- Your objective:
In the entries below, find every line with "none" and copy it.

- Exercise input:
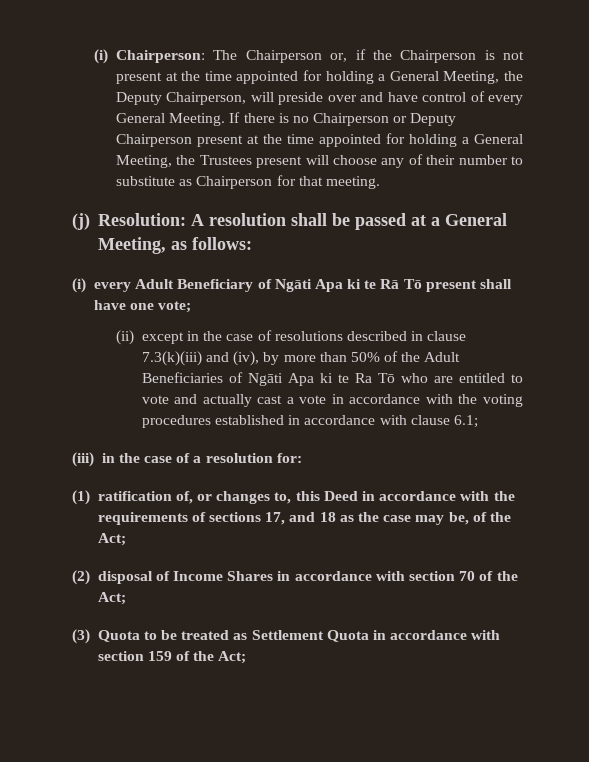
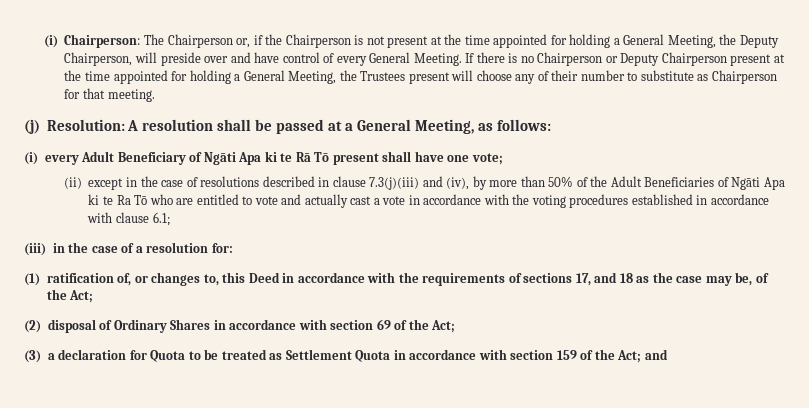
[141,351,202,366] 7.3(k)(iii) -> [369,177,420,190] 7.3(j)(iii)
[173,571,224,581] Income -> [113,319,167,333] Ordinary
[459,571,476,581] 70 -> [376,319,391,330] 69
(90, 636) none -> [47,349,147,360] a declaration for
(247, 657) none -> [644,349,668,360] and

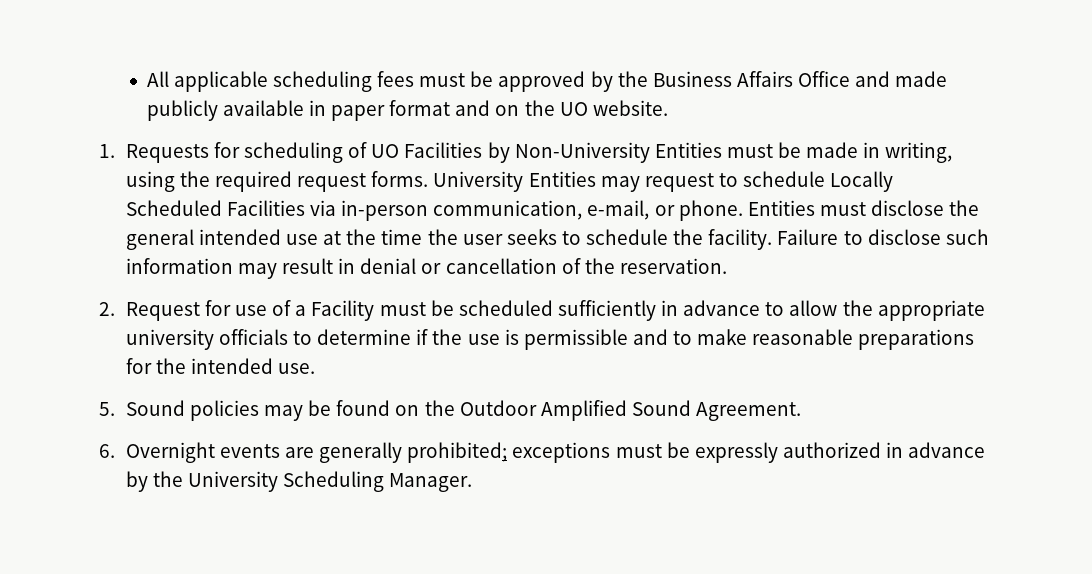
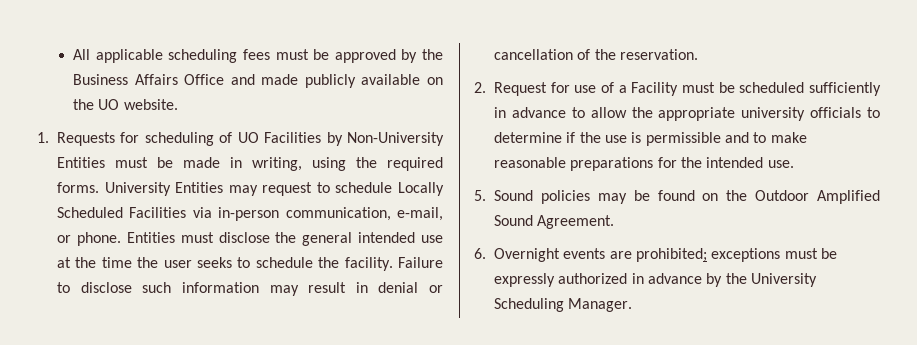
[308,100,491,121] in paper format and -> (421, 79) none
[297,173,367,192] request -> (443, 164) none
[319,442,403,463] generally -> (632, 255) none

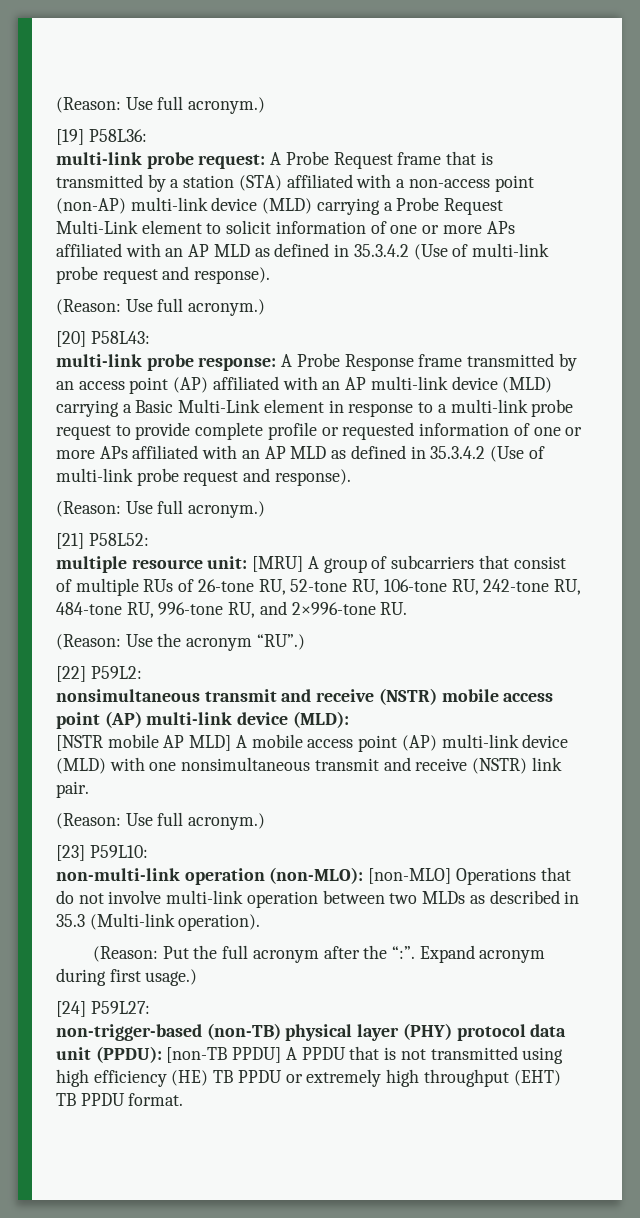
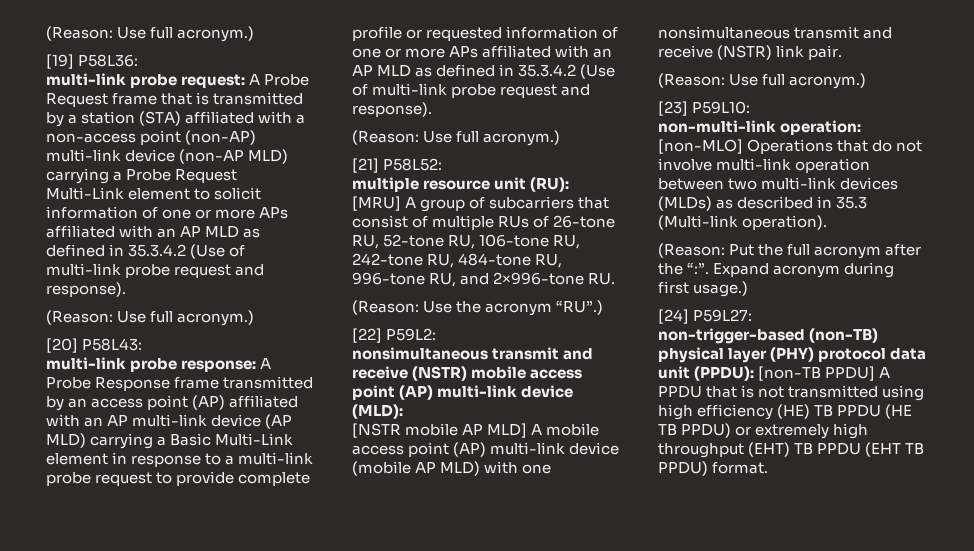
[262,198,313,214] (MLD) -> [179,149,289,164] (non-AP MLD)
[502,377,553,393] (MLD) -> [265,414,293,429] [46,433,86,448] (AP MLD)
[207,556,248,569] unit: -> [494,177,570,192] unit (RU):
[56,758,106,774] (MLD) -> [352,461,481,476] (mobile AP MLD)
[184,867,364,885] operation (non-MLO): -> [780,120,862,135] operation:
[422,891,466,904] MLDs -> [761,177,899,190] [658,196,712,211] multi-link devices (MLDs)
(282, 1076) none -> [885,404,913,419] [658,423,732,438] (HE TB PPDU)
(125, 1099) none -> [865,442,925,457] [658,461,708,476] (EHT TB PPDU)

- Result below:
(90, 636) none -> [47,349,147,360] a declaration for
(247, 657) none -> [644,349,668,360] and
[308,100,491,121] in paper format and -> (421, 79) none
[297,173,367,192] request -> (443, 164) none
[319,442,403,463] generally -> (632, 255) none
(282, 1076) none -> [885,404,913,419] [658,423,732,438] (HE TB PPDU)
(125, 1099) none -> [865,442,925,457] [658,461,708,476] (EHT TB PPDU)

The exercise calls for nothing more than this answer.